Along the road,—an old inn; some aged stone houses, built for merely respectable occupants; a canal, with two canal-boats, heaped up with a cargo of potatoes; two little girls, who were watching lest some cows should go astray, and had their two little chairs by the roadside, and their dolls and other playthings, and so followed the footsteps of the cows all day long. I met two boys, coming from Ormskirk, mounted on donkeys, with empty panniers, on which they had carried vegetables to market. Finally, between two and three o'clock, I saw the great tower of Ormskirk Church, with its spire, not rising out of the tower, but sprouting up close beside it; and, entering the town, I directed my steps first to this old church.
ORMSKIRK CHURCH.
It stands on a gentle eminence, sufficient to give it a good site, and has a pavement of flat gravestones in front. It is doubtless, as regards its foundation, a very ancient church, but has not exactly a venerable aspect, being in too good repair, and much restored in various parts; not ivy-grown, either, though green with moss here and there. The tower is square and immensely massive, and might have supported a very lofty spire; so that it is the more strange that what spire it has should be so oddly stuck beside it, springing out of the church wall. I should have liked well enough to enter the church, as it is the burial-place of the Earls of Derby, and perhaps may contain some interesting monuments; but as it was all shut up, and even the iron gates of the churchyard closed and locked, I merely looked at the outside.

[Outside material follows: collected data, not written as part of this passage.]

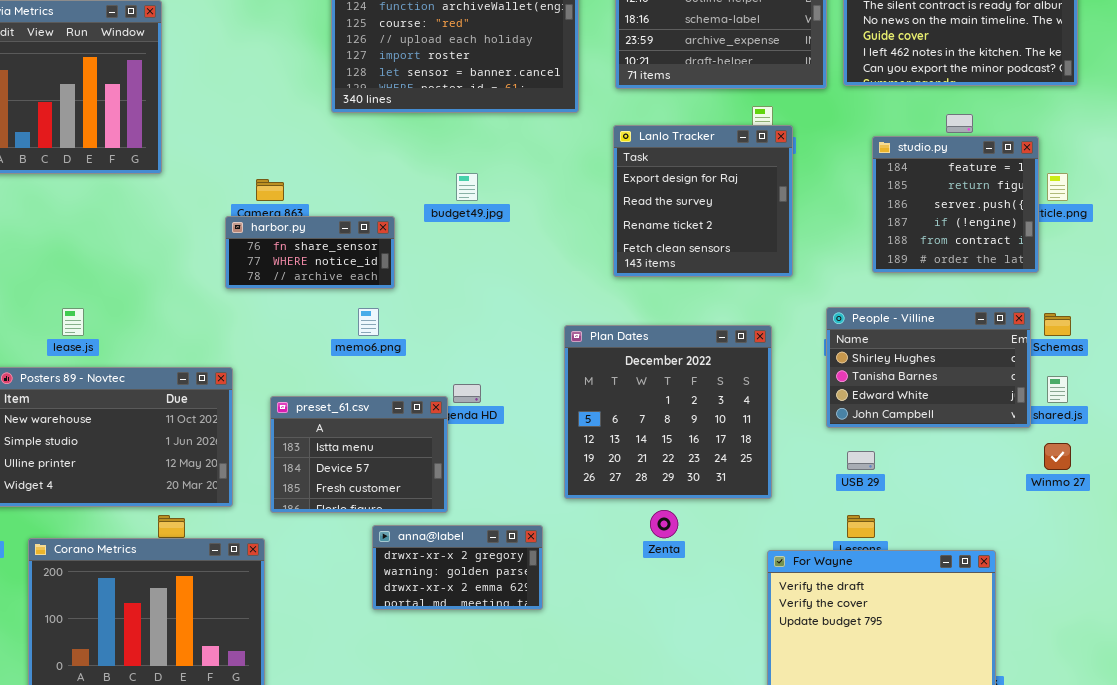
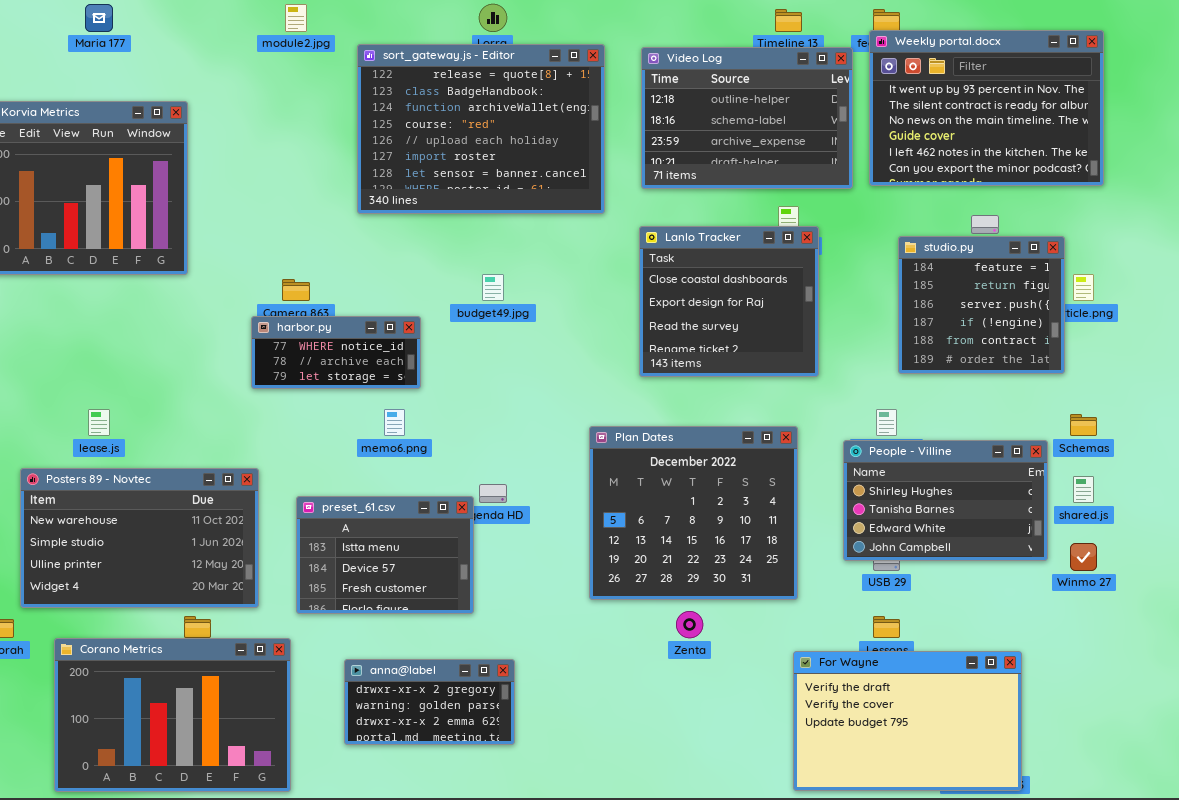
Lanlo Tracker: [613,125,793,277] -> [639,226,819,377], scrolled up 1 row
harbor.py: [225,216,395,289] -> [251,316,421,389], scrolled down 1 row
People - Villine: [826,307,1031,428] -> [843,440,1048,561], moved
anna@label: [372,525,543,610] -> [344,659,515,745], moved

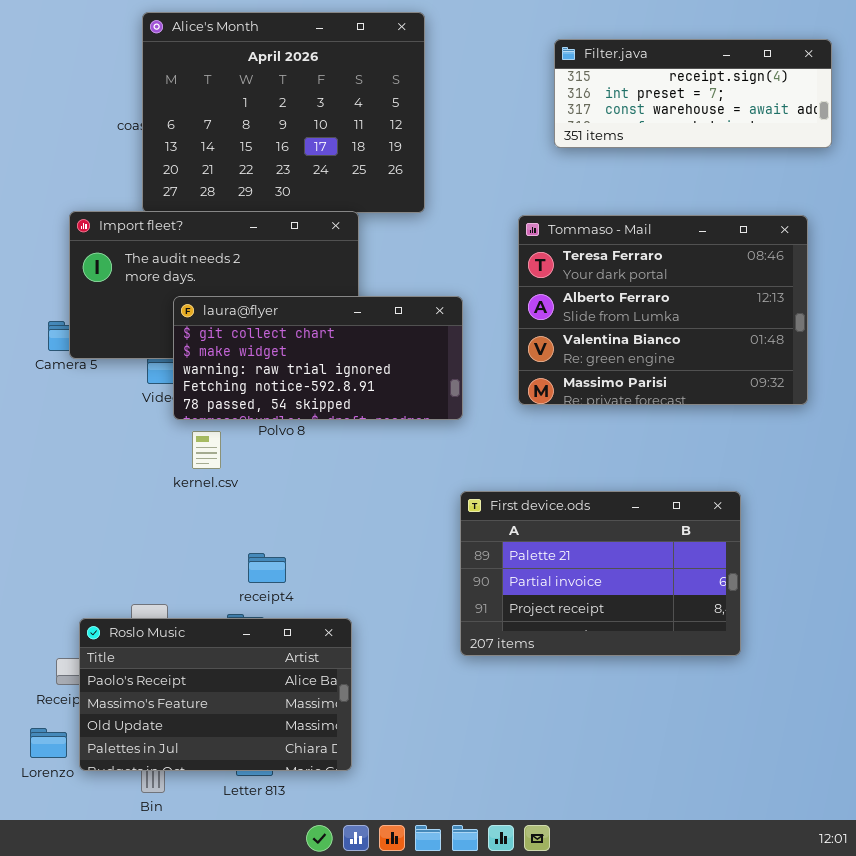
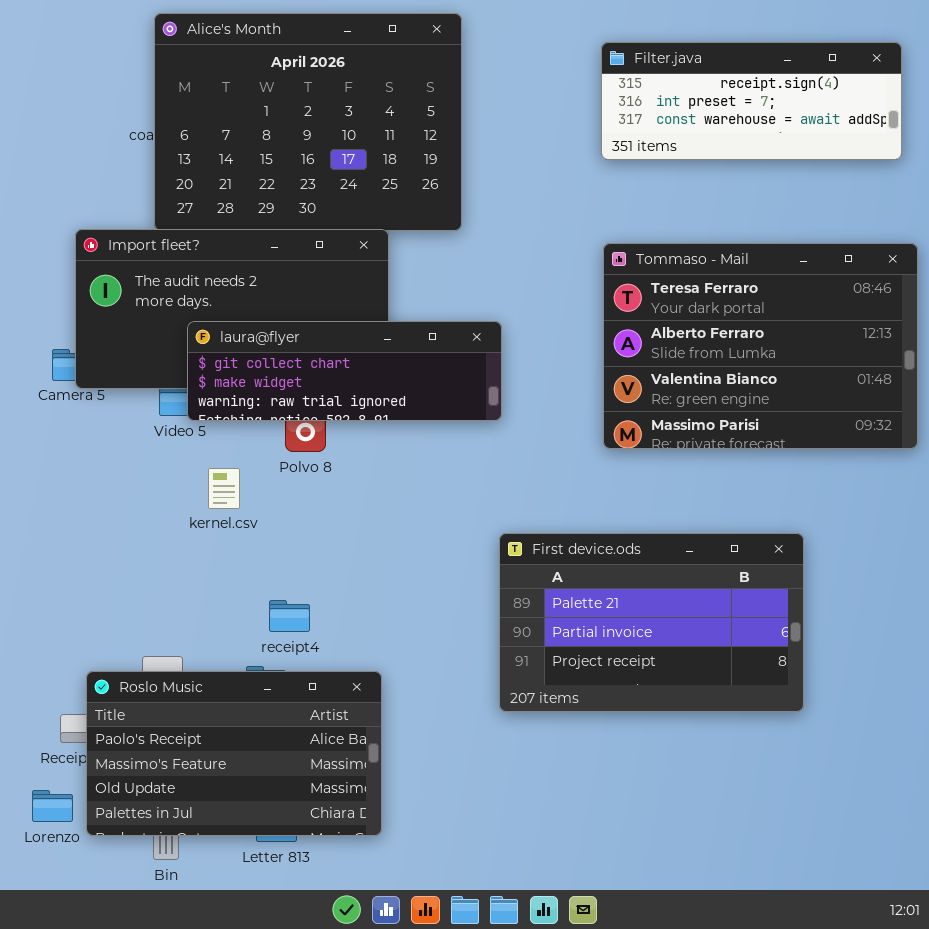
Tommaso - Mail: [518,215,808,405] -> [603,243,918,449], moved
laura@flyer: [173,296,463,420] -> [187,321,502,421], resized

From the church, a street leads to the market-place, in which I found a throng of men and women, it being market-day; wares of various kinds, tin, earthen, and cloth, set out on the pavements; droves of pigs; ducks and fowls; baskets of eggs; and a man selling quack medicines, recommending his nostrums as well as he could. The aspect of the crowd was very English,—portly and ruddy women; yeomen with small-clothes and broad-brimmed hats, all very quiet and heavy and good-humored. Their dialect was so provincial that I could not readily understand more than here and there a word.
But, after all, there were few traits that could be made a note of. I soon grew weary of the scene, and so I went to the railway station, and waited there nearly an hour for the train to take me to Southport. Ormskirk is famous for its gingerbread, which women sell to the railway passengers at a sixpence for a rouleau of a dozen little cakes.